A clear and important articulation of the Arnoldian stance can be seen in the activities of the civic organization the People's Institute. Located in New York City, the People's Institute was a reform-minded association that sought to address the social and industrial problems of urban America principally by supporting a number of cultural and political activities for the immigrant and working classes.77 Late in 1907 the institute, alongside the Women's Municipal League, undertook a report on cheap amusements in New York City, concluding that the "new social force" of nickelodeons was in the main a positive one.78 After this the institute cocreated the National Board of Censorship in early 1909 with film exhibitors and film producers, initiating an important strategy of interaction between some elite reform groups and the film industry that I will delineate further below and in chapter 3.79 The National Board of Censorship was staffed by reformers drawn from the professional middle classes, overwhelmingly women reformers from organizations such as the New York City Federation of Women's Clubs, the Children's Aid Society, the Charity Organization Society, and the Federation of Churches.
Nickelodeon described the board as "the great policing force of the business," and it reviewed most of the films exhibited in the United States in the 1910s, usually working through a process of interaction and negotiation with producers to establish "acceptable" representations suitable for family viewing in order to both uplift the cultural status of cinema and to utilize cinema as a positive social force in reshaping a mass public.80 The board lobbied for an understanding of the positive social function of cinema, arguing, for example, that cinema replaced the negative cultural function of the saloon and countering the claims that moving pictures caused delinquency.81 It circulated definitions of acceptable content through the 1910s that shaped production decisions, helping to locate the "questions of law and morality" that circulated outside and around the cinema "between the pictures."82
Less intent on eradicating cinema, repressively regulating cinema according to licensing and land-use zoning laws, or censoring cinema from the perspective of governmental agencies, the Arnoldian reformers believed that a carefully and productively regulated cinema could enable the cultural and social uplift of vulnerable and dangerous audience groups.
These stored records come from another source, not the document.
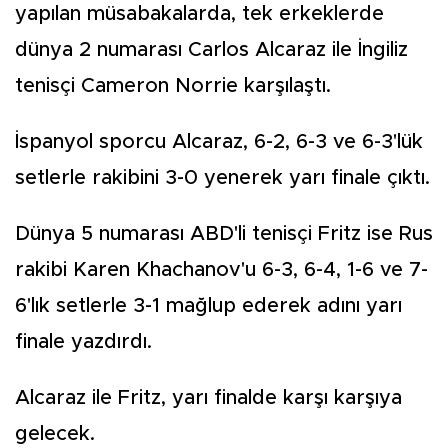
yapılan müsabakalarda, tek erkeklerde
dünya 2 numarası Carlos Alcaraz ile İngiliz
tenisçi Cameron Norrie karşılaştı.
İspanyol sporcu Alcaraz, 6-2, 6-3 ve 6-3'lük
setlerle rakibini 3-0 yenerek yarı finale çıktı.
Dünya 5 numarası ABD'li tenisçi Fritz ise Rus
rakibi Karen Khachanov'u 6-3, 6-4, 1-6 ve 7-
6'lık setlerle 3-1 mağlup ederek adını yarı
finale yazdırdı.
Alcaraz ile Fritz, yarı finalde karşı karşıya
gelecek.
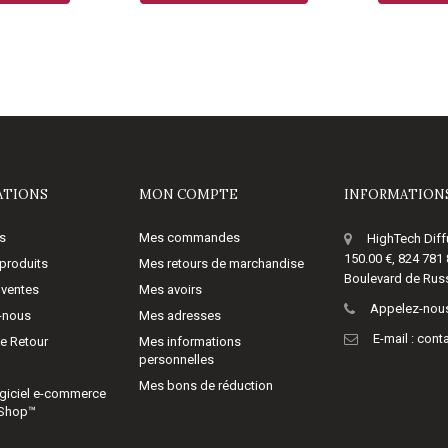
ATIONS
MON COMPTE
INFORMATIONS
s
Mes commandes
HighTech Diff
150.00 €, 824 781
produits
Mes retours de marchandise
Boulevard de Russ
 ventes
Mes avoirs
Appelez-nous
-nous
Mes adresses
E-mail :
cont
de Retour
Mes informations
personnelles
Mes bons de réduction
giciel e-commerce
aShop™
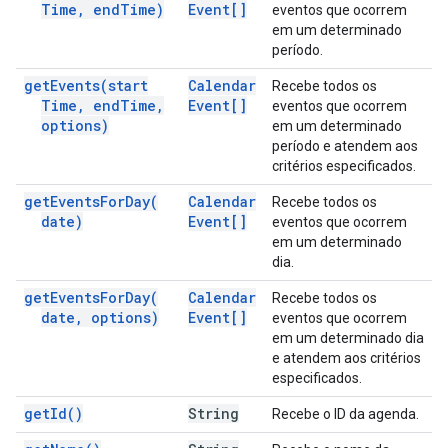
Time
,
end
Time)
Event[]
eventos que ocorrem
em um determinado
período.
get
Events(
start
Calendar
Recebe todos os
Time
,
end
Time
,
Event[]
eventos que ocorrem
options)
em um determinado
período e atendem aos
critérios especificados.
get
Events
For
Day(
Calendar
Recebe todos os
date)
Event[]
eventos que ocorrem
em um determinado
dia.
get
Events
For
Day(
Calendar
Recebe todos os
date
,
options)
Event[]
eventos que ocorrem
em um determinado dia
e atendem aos critérios
especificados.
get
Id(
)
String
Recebe o ID da agenda.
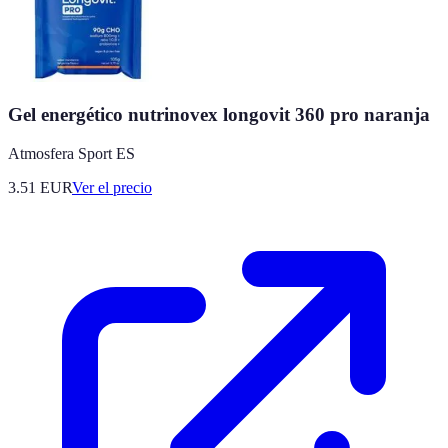
Gel energético nutrinovex longovit 360 pro naranja
Atmosfera Sport ES
3.51
EUR
Ver el precio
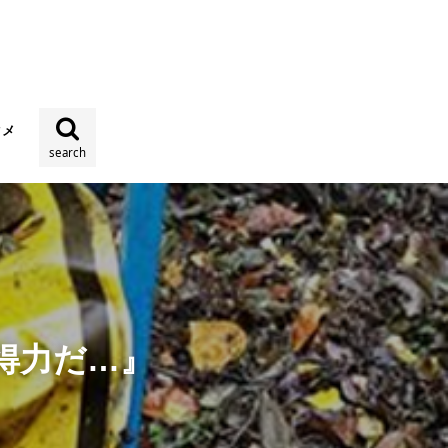
タメ
search
得力だ…』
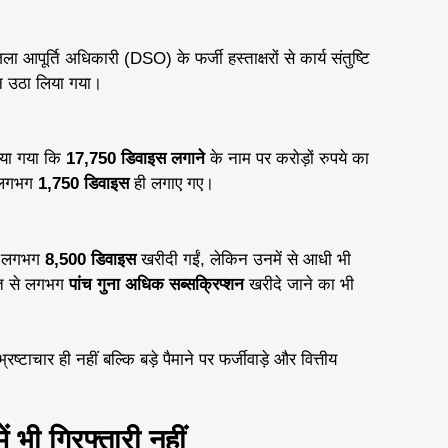
 आपूर्ति अधिकारी (DSO) के फर्जी हस्ताक्षरों से कार्य संतुष्टि
ान उठा लिया गया।
ताया गया कि
17,750 डिवाइस लगाने
के नाम पर करोड़ों रुपये का
ल लगभग
1,750 डिवाइस
ही लगाए गए।
ें लगभग
8,500 डिवाइस
खरीदी गईं, लेकिन उनमें से आधी भी
रत से लगभग
पांच गुना अधिक सब्सक्रिप्शन
खरीदे जाने का भी
ष्टाचार ही नहीं बल्कि बड़े पैमाने पर फर्जीवाड़े और वित्तीय
भी गिरफ्तारी नहीं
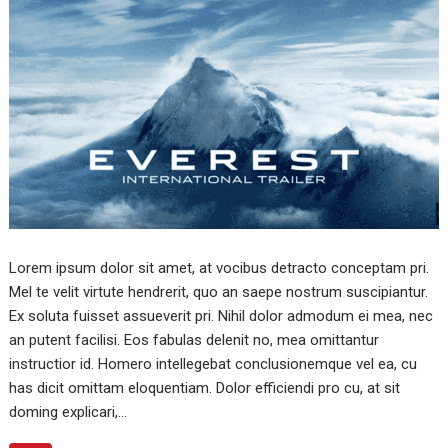
Lorem ipsum dolor sit amet, at vocibus detracto conceptam pri.
Mel te velit virtute hendrerit, quo an saepe nostrum suscipiantur.
Ex soluta fuisset assueverit pri. Nihil dolor admodum ei mea, nec
an putent facilisi. Eos fabulas delenit no, mea omittantur
instructior id. Homero intellegebat conclusionemque vel ea, cu
has dicit omittam eloquentiam. Dolor efficiendi pro cu, at sit
doming explicari,…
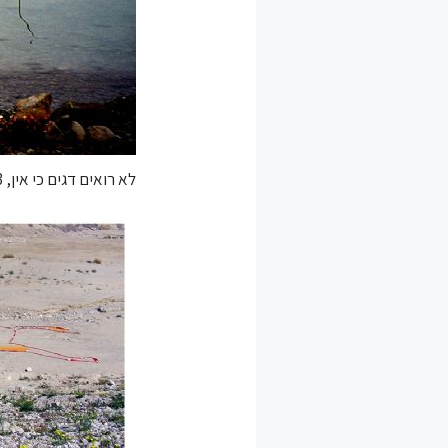
לא רואים דגים כי אין, 2003, מוטות פלדה, חוף עין בוקק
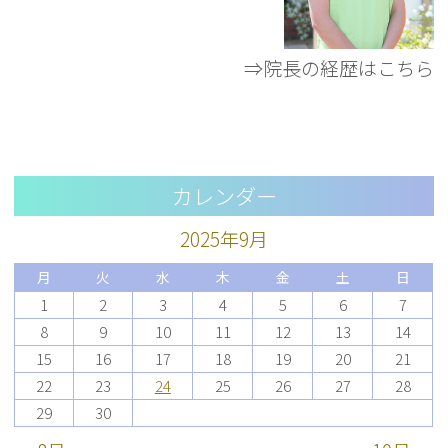
⇒院長の経歴はこちら
カレンダー
2025年9月
月
火
水
木
金
土
日
1
2
3
4
5
6
7
8
9
10
11
12
13
14
15
16
17
18
19
20
21
22
23
24
25
26
27
28
29
30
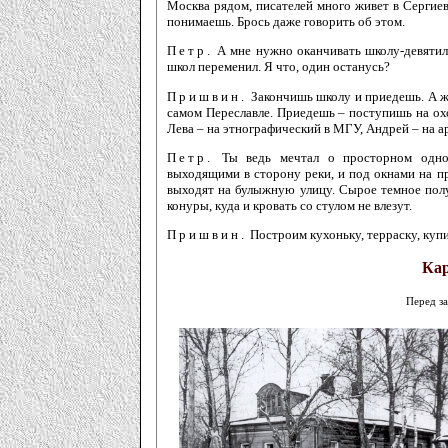
Москва рядом, писателей много живет в Сергие
понимаешь. Брось даже говорить об этом.
Петр.
А мне нужно оканчивать школу-девятиле
школ переменил. Я что, один останусь?
Пришвин.
Закончишь школу и приедешь. А ж
самом Переславле. Приедешь – поступишь на ох
Лева – на этнографический в МГУ, Андрей – на а
Петр.
Ты ведь мечтал о просторном одно
выходящими в сторону реки, и под окнами на при
выходят на булыжную улицу. Сырое темное полу
конуры, куда и кровать со стулом не влезут.
Пришвин.
Построим кухоньку, терраску, купи
Кар
Перед з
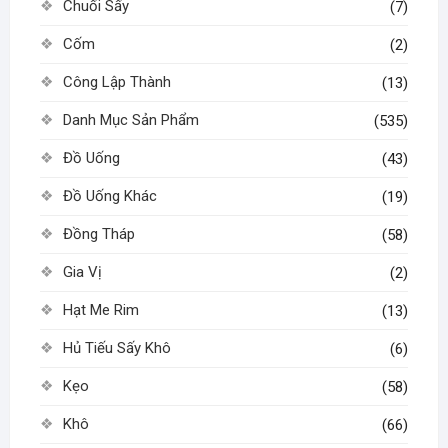
Chuối Sấy
(7)
Cốm
(2)
Công Lập Thành
(13)
Danh Mục Sản Phẩm
(535)
Đồ Uống
(43)
Đồ Uống Khác
(19)
Đồng Tháp
(58)
Gia Vị
(2)
Hạt Me Rim
(13)
Hủ Tiếu Sấy Khô
(6)
Kẹo
(58)
Khô
(66)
Altruism was not always or necessarily the central motivation for these reform groups, though, as Uricchio and Pearson make clear, for the formation of "counter-attractions" was seen as one way to "ameliorate the social crisis, precluding agitation by filling workers' leisure hours with less harmful pursuits."83 In this sense a policing of cinema was reimagined by some as a policing through cinema, for although elite strategies differed, they frequently shared similar goals in what historian Paul Boyer describes as the "fundamental moral control purposes" central to progressive reform.84 Further clarification of this complicated situation will emerge in the detailed chapters that follow.